5. Learning results from synergetic transactions between the person and the environment. In Piaget’s terms, learning occurs through equilibration of the dialectic processes of assimilating new experiences into existing concepts and accommodating existing concepts to new experience.
6. Learning is the process of creating knowledge. ELT proposes a constructivist theory of learning whereby social knowledge is created and recreated in the personal knowledge of the learner. This stands in contrast to the “transmission” model on which much current educational practice is based, where preexisting fixed ideas are transmitted to the learner.
ELT defines learning as “the process whereby knowledge is created through the transformation
of experience. Knowledge results from the combination of grasping and transforming experience” (Kolb, 1984: 41).
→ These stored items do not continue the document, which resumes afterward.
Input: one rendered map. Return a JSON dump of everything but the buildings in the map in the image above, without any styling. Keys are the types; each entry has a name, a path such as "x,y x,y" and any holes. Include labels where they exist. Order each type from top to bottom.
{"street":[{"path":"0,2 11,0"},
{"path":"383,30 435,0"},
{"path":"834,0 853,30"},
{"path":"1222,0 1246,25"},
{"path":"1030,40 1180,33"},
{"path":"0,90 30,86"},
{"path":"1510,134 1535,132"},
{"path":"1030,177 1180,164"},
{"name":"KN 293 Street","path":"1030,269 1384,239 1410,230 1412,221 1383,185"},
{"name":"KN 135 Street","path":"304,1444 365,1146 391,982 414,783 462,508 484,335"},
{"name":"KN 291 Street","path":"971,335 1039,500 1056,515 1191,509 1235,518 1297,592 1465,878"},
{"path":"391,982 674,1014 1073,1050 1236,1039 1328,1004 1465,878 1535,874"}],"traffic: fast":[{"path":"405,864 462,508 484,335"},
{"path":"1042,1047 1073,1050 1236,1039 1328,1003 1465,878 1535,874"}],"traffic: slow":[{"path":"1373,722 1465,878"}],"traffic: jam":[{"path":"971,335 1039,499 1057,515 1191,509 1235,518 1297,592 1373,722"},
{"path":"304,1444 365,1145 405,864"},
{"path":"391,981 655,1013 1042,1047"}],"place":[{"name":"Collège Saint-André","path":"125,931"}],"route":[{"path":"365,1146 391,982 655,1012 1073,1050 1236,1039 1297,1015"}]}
The ELT model portrays two dialectically related modes of grasping experience— Concrete Experience (CE) and Abstract Conceptualization (AC)—and two dialectically related modes of transforming experience—Reflective Observation (RO) and Active Experimentation (AE).
Experiential learning is a process of constructing knowledge that involves a creative tension among the four learning modes that is responsive to contextual demands. This process is portrayed as an idealized learning cycle or spiral where the learner “touches all the bases”— experiencing, reflecting, thinking, and acting—in a recursive process that is responsive to the learning situation and what is being learned. Immediate or concrete experiences are the basis for observations and reflections.
David A. Kolb (with Roger Fry) created his famous model out of four elements: concrete experience, observation and reflection, the formation of abstract concepts and testing in new situations. He represented these in the famous experiential learning circle that involves (1) concrete experience followed by (2) observation and experience followed by (3) forming abstract concepts followed by (4) testing in new situations (after Kurt Lewin). It is a model that appears time and again.
Kolb and Fry (1975) argue that the learning cycle can begin at any one of the four points – and that it should really be approached as a continuous spiral. However, it is suggested that the learning process often begins with a person carrying out a particular action and then seeing the effect of the action in this situation. Following this, the second step is to understand these effects in the particular instance so that if the same action was taken in the same circumstances it would be possible to anticipate what would follow from the action. In this pattern the third step would be understanding the general principle under which the particular instance falls.
David A. Kolb (born 1939) is an American educational theorist whose interests and publications focus on experiential learning, the individual and social change, career development, and executive and professional education. He is the founder and chairman ofExperience Based Learning Systems, Inc. (EBLS), and a Professor of Organizational Behavior in the Weatherhead School of Management, Case Western Reserve University, Cleveland, Ohio.